O Fernando estava convencido de que ela queria um homem para casar, para ficar no Ocidente com ele e, quem sabe, ter filhos e uma casa em Itzig. A Svetlana não sabia sequer onde era Itzig mas o Fernando sabe que lá há um hotelzinho familiar mesmo ali na curva quem vem da estrada que vai dar ao cemitério alemão. "E se fôssemos ver o cemitério alemão", perguntou o Fernando com um sorriso motivado. Ela não percebeu e por isso disse que sim. O Fernando meteu o carro ao caminho e as mnaos à obra na coxa esquerda da Svetlana que por acaso trazia uns jeans duros demais para se aproveitar alguma coisa.
Quando eu te tirar estes jeans não sobra nada, pensava o Fernando enquanto a Svetlana murmurava a música do Robbie Williams que o Fernando tinha posto de propósito para ela.
Chegados em frente ao cemitério o Fernando julgou por bem dizer algo e disse que de noite metia um bocado demedo, não é? Ela entrou em pânico quando percebeu onde estavam e disse qualquer coisa como tirem-me daqui que o Fernando não percebeu, mas percebeu que ela não estava nada contente por ali estar.

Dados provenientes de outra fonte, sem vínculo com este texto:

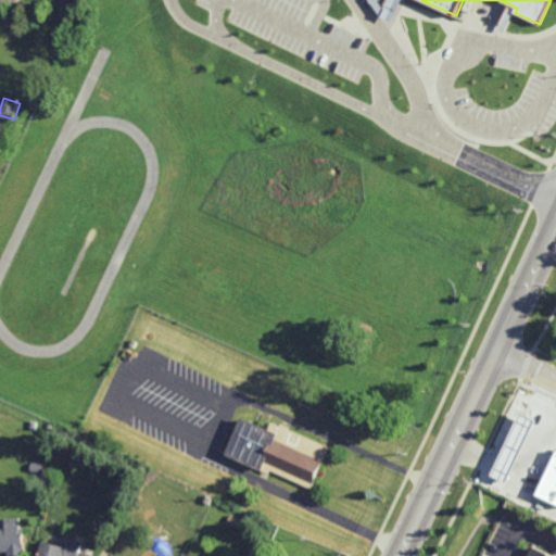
[(22,115),(15,113),(19,104),(26,108),(22,115)]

Vamos tomar um copo aqui perto para acalmar, disse com ar desanimado e desculposo. Chegado à entrada do hotel o Fernando explicou que já que não havia bares abertos aquelas horas da noite o melhor era tomarem qualquer coisa do minibar que havia nos quarto do hotel. Ela só percebeu que ia para um hotel quando o Fernando girou a chave e disse: entra, hoje é o primeiro dia do resto da tua vida. A Svetlana desde então nunca mais gostou de Sérgio Godinho.